• _REQUIRED ACTION_
Repeat the data below exactly, dropping any pictures it holds.

====== TASK MATERIAL

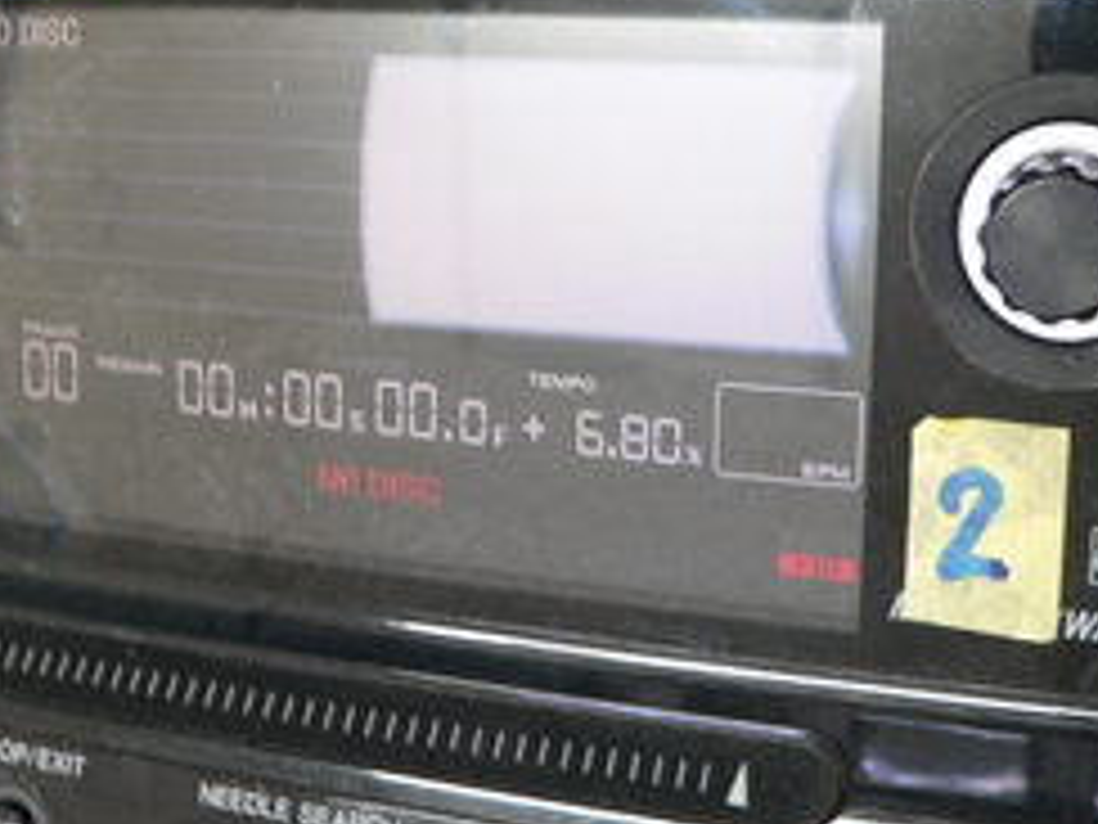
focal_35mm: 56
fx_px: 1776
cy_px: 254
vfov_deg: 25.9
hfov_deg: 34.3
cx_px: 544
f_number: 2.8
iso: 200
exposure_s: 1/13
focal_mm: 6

============

• _RESPONSE_
focal_35mm: 56
fx_px: 1776
cy_px: 254
vfov_deg: 25.9
hfov_deg: 34.3
cx_px: 544
f_number: 2.8
iso: 200
exposure_s: 1/13
focal_mm: 6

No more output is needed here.